* _Приведённый текст_
>>>
Анна Курникова в этом отношении представляет интересный феномен. Конечно, она не спортсменка, а иллюстрация к теме спорта: вот именно что Спорт Иллюстрэйтед, там ей и место. Она не напрягается, а позирует. Роль в жизни ей выпала самая завидная: модель, сама по себе ставшая произведением искусства. Если спорт моделирует жизнь как труд и борьбу, то Курникова моделирует самый спорт. Она, как сказали бы ученые люди, - вторичная моделирующая система. Пигмалион ей не нужен, разве что фотограф. Культ визуальной образности - характернейшая черта нынешнего эстетического сознания - природная, так сказать, стихия Курниковой.
Но я сейчас не о ней, а о Пигмалионе. О Набокове, если угодно. О чем написан пресловутый роман? О катастрофе, настигающей человека, дождавшегося осуществления мечты. О пагубе реальности вообще. О необходимости и достаточности мечты, идеальных образов - хоть девочки, хоть женщины, хоть России. Лолита, явившаяся Гумберту Гумберту, - это реальная Россия для ностальгирующего эмигранта: ситуация, описанная Набоковым раньше в гениальном рассказе "Посещение музея". О необходимости и достаточности эмиграции, отъединения, пустыни, скитаний, скита.
В русской реальности, в конкретной российской истории был человек, явивший во плоти воображаемую набоковскую ситуацию. Это Керенский. Сейчас я буду цитировать еще одну хорошую прозу - рассказ Бабеля "Линия и цвет".
<<<
* _Условие задания_
Выпишите дословно из приведённого текста фрагмент, начиная со слов «Анна Курникова в» и заканчивая словами «сказать, стихия Курниковой.».

* _Представленный материал_
>>>
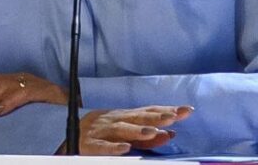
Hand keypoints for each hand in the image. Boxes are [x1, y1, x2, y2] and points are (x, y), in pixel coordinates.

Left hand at [0, 72, 67, 120]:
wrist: (74, 104)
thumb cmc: (46, 107)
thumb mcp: (18, 102)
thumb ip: (0, 103)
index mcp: (12, 80)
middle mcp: (19, 78)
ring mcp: (31, 83)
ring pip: (1, 89)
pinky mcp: (43, 92)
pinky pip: (23, 96)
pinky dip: (9, 103)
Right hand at [75, 105, 193, 154]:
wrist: (70, 135)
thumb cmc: (104, 134)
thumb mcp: (127, 134)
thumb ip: (148, 137)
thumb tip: (172, 134)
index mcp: (126, 116)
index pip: (150, 111)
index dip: (167, 109)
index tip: (187, 110)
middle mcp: (116, 120)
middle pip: (138, 116)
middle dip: (157, 116)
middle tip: (174, 116)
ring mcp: (103, 130)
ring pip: (122, 129)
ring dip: (138, 130)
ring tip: (153, 132)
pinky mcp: (90, 143)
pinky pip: (103, 146)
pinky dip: (114, 147)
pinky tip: (125, 148)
<<<
* _Решение_
Анна Курникова в этом отношении представляет интересный феномен. Конечно, она не спортсменка, а иллюстрация к теме спорта: вот именно что Спорт Иллюстрэйтед, там ей и место. Она не напрягается, а позирует. Роль в жизни ей выпала самая завидная: модель, сама по себе ставшая произведением искусства. Если спорт моделирует жизнь как труд и борьбу, то Курникова моделирует самый спорт. Она, как сказали бы ученые люди, - вторичная моделирующая система. Пигмалион ей не нужен, разве что фотограф. Культ визуальной образности - характернейшая черта нынешнего эстетического сознания - природная, так сказать, стихия Курниковой.